To be done: In the listing below, reproduce verbatim every line from the one containing "pose: elev=204.9 azim=53.4" through the one containing "Dot at: (276, 253)", including both of those lines. Omit the pictures from your answer.

Input records:
---
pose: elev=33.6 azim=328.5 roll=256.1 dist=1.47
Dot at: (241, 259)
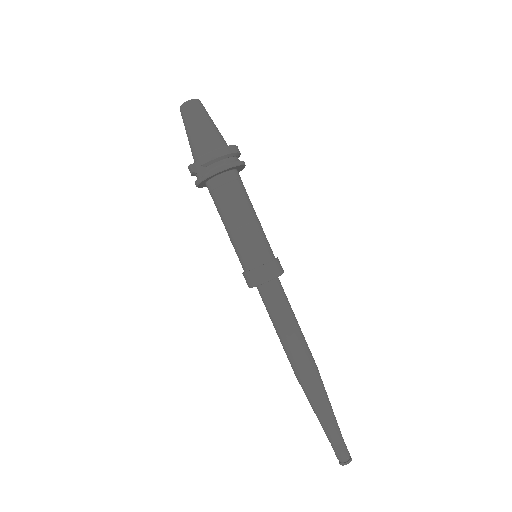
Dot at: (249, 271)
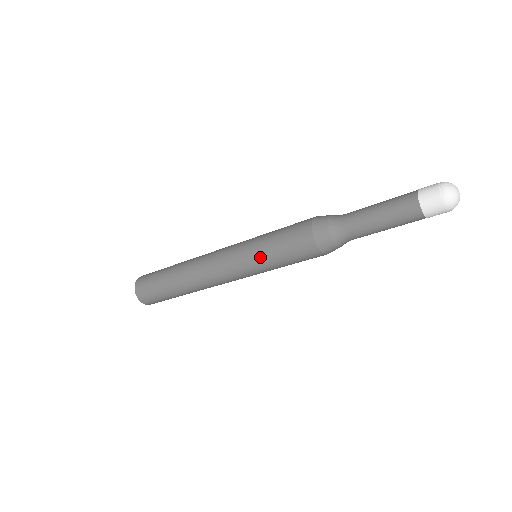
---
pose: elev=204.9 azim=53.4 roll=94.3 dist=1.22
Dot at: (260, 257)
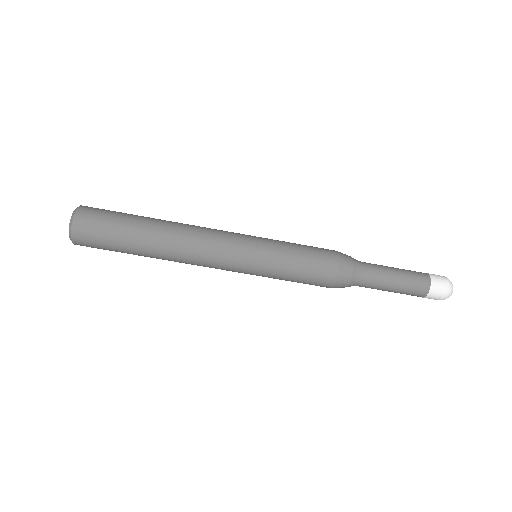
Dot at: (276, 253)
---
Result:
pose: elev=204.9 azim=53.4 roll=94.3 dist=1.22
Dot at: (260, 257)
Dot at: (276, 253)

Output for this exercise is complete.